Our own UFO capital is the town of Warminster in Somerset, the county alongside my own. Clearly not thinking ahead to the merchandising opportunities, locals began reporting sightings in the 1960s of what became known as the Warminster Thing.
I suppose, if you don’t know what something is, it’s appropriate to call it a “thing”, but couldn’t they have come up with something cooler? After all, the Thing allegedly caused thundering noises, lights in the sky and cars to malfunction, which would look great on a t-shirt. It’s been spotted again recently, but it seems nobody thought to offer it a cup of tea and ask where it came from and what it wants.
Britain is also the home of the crop circle, the bizarre and “unexplained” phenomenon of giant shapes appearing in fields in the middle of the night. My overwhelming reaction is that I’d be murderous about it if I was a farmer – all that hard work going to waste.
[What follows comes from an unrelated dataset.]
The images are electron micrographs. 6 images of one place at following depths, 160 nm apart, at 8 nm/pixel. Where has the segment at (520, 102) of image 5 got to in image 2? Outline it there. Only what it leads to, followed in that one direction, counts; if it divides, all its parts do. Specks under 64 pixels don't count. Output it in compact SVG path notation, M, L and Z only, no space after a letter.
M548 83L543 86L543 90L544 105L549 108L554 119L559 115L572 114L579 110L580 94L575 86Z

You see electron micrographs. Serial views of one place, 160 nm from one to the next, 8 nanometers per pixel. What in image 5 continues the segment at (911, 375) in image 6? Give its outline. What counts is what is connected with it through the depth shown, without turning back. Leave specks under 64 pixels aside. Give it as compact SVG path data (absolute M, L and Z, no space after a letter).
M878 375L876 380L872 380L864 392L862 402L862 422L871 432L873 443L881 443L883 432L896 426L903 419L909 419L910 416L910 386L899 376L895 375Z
Two pranksters, Bower and Chorley, claimed they had made all the crop circles in the country before 1987 and most of them until 1991 – they even made one in front of a group of journalists that a cereologist (which you have to admit is a brilliant name for a career path) later declared was authentic.
He wasn’t wrong – it was authentic, in that it had been made by the same people who made all the rest. A researcher then noted that most of the circles in fields have appeared near easy access from roads and towns (and are presumably close to the gate). My favorite additional piece of “proof” they are fake is that most of them appear in areas with a “historical tendency” for making really big things like Stonehenge, pictures in chalk hills and burial mounds. The theory appears to be that our ancestors were keen on scratching drawings on the hillside, so the current population must be looking for its own artistic preferences.
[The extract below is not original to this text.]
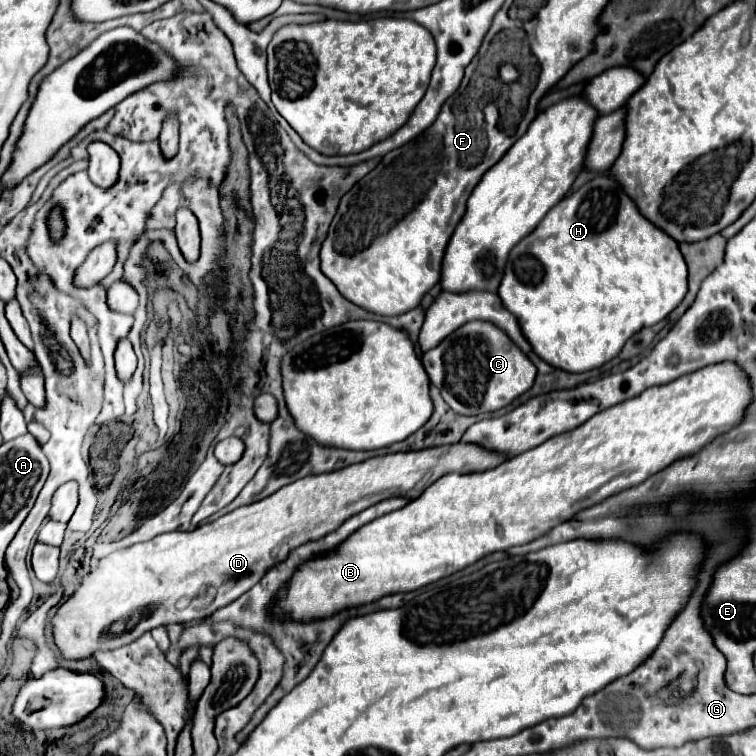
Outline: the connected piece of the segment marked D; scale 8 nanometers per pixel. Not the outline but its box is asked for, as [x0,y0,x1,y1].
[53,444,505,658]

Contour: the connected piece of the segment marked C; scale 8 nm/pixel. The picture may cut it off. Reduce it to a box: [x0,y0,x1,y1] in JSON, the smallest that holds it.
[423,320,537,416]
It also turns out that we’ve been making crop circles for centuries – well before anyone had thought up the idea of UFOs. The first crop circle appeared in a pamphlet in 1678 called “The Mowing Devil”, which tells of a farmer who refused to pay a laborer’s high rates to mow his field and said he’d rather have the Devil do it instead.
Clearly in a more obliging mood than usual, the Devil did just that – the field appeared to be on fire during the night and, in the morning, was more perfectly mowed than a human could achieve. I assume a cereologist then arrived with a magnifying glass and declared it was definitely authentic.
We even have our own Roswell – or, at least, we call it that – in the Rendlesham Forest incident. Just outside an RAF base, at that time used by the U.S. Air Force, personnel apparently saw unexplained lights and sent a group of hapless individuals into the forest to investigate.
They claimed to have seen a glowing metallic object with colored lights, moving through the trees and mightily upsetting the chickens on a nearby farm. The next day, a triangular impression was found on the ground.
Astronomers have since decided it was a piece of “natural debris” burning up as a fireball, which is alarming in itself. I should also note that the event took place the day after Christmas, so I’m curious if there might have been some brandy involved.
We’ve even had encounters of the third kind, one of them spawning perhaps my favorite headline of all time in a respectable British newspaper: “Lemon-headed alien attempted to abduct boys”. The pair were stopped in a field at about midnight (and I’m sure had at no point imbibed any beer during the preceding evening) when they saw the UFO.
They told police that the lemon-shaped head had a voice, which told them, “We want you, come with us”. Sensibly, they declined the offer and ran away instead.
The UFO can’t have wanted them all that much, because the boys told police it shot off into the air and disappeared. The farmer to whom the field belonged said he’d seen nothing strange at all.
I wish I was more convinced by some of these stories – you have to admit, it would be a fascinating experience to meet a little green man. It’s a little sad to know that I’ll always be the most alien being I know, at least according to U.S. Immigration Office records.